Verbatim output of the lines below is required, with the images omitted.

Stored entries
++++++
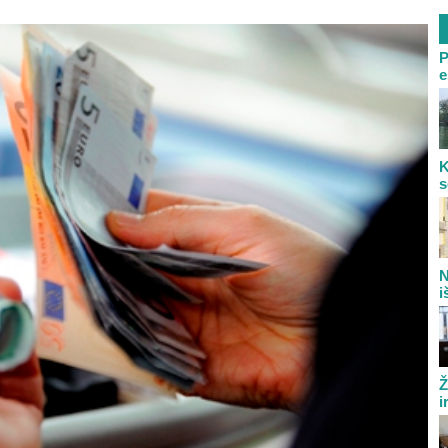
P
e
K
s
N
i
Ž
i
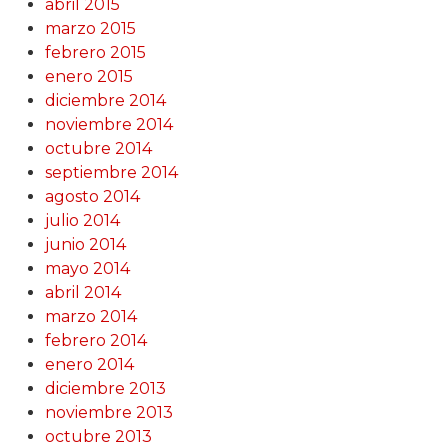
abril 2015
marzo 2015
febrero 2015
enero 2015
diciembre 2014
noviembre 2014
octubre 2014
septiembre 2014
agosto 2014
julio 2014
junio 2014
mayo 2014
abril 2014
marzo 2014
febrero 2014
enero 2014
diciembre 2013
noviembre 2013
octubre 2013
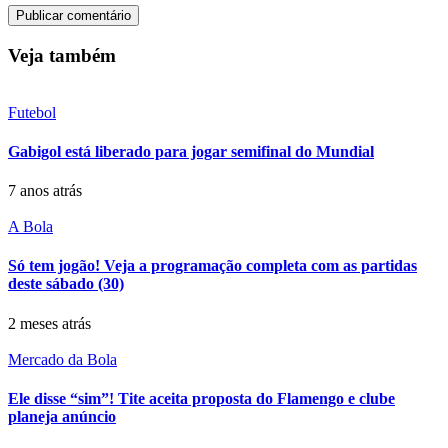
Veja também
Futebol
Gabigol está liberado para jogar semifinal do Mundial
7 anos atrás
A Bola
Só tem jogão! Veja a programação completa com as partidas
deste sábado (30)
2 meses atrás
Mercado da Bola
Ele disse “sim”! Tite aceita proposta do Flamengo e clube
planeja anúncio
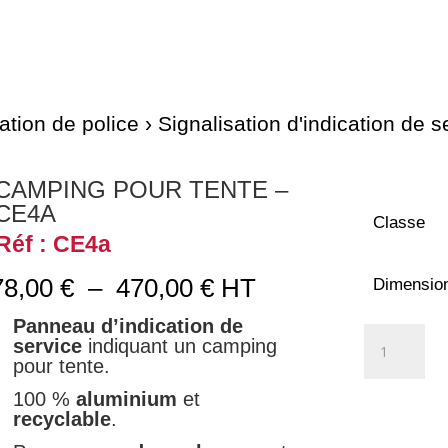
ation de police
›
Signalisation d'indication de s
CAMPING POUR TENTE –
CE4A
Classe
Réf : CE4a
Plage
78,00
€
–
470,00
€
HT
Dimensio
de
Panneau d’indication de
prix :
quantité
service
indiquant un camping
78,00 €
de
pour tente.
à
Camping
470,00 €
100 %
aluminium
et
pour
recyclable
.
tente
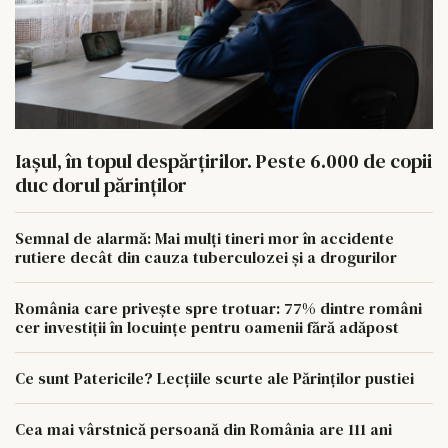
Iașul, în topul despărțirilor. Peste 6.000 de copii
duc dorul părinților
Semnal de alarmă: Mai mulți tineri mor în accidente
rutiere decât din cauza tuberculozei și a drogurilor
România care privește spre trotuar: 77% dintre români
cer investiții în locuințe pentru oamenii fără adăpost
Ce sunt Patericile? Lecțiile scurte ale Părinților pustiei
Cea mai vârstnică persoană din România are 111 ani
++++++
## Answer space
P
e
K
s
N
i
Ž
i
abril 2015
marzo 2015
febrero 2015
enero 2015
diciembre 2014
noviembre 2014
octubre 2014
septiembre 2014
agosto 2014
julio 2014
junio 2014
mayo 2014
abril 2014
marzo 2014
febrero 2014
enero 2014
diciembre 2013
noviembre 2013
octubre 2013
Veja também
Futebol
Gabigol está liberado para jogar semifinal do Mundial
7 anos atrás
A Bola
Só tem jogão! Veja a programação completa com as partidas
deste sábado (30)
2 meses atrás
Mercado da Bola
Ele disse “sim”! Tite aceita proposta do Flamengo e clube
planeja anúncio
ation de police
›
Signalisation d'indication de s
CAMPING POUR TENTE –
CE4A
Classe
Réf : CE4a
Plage
78,00
€
–
470,00
€
HT
Dimensio
de
Panneau d’indication de
prix :
quantité
service
indiquant un camping
78,00 €
de
pour tente.
à
Camping
470,00 €
100 %
aluminium
et
pour
recyclable
.
tente
Iașul, în topul despărțirilor. Peste 6.000 de copii
duc dorul părinților
Semnal de alarmă: Mai mulți tineri mor în accidente
rutiere decât din cauza tuberculozei și a drogurilor
România care privește spre trotuar: 77% dintre români
cer investiții în locuințe pentru oamenii fără adăpost
Ce sunt Patericile? Lecțiile scurte ale Părinților pustiei
Cea mai vârstnică persoană din România are 111 ani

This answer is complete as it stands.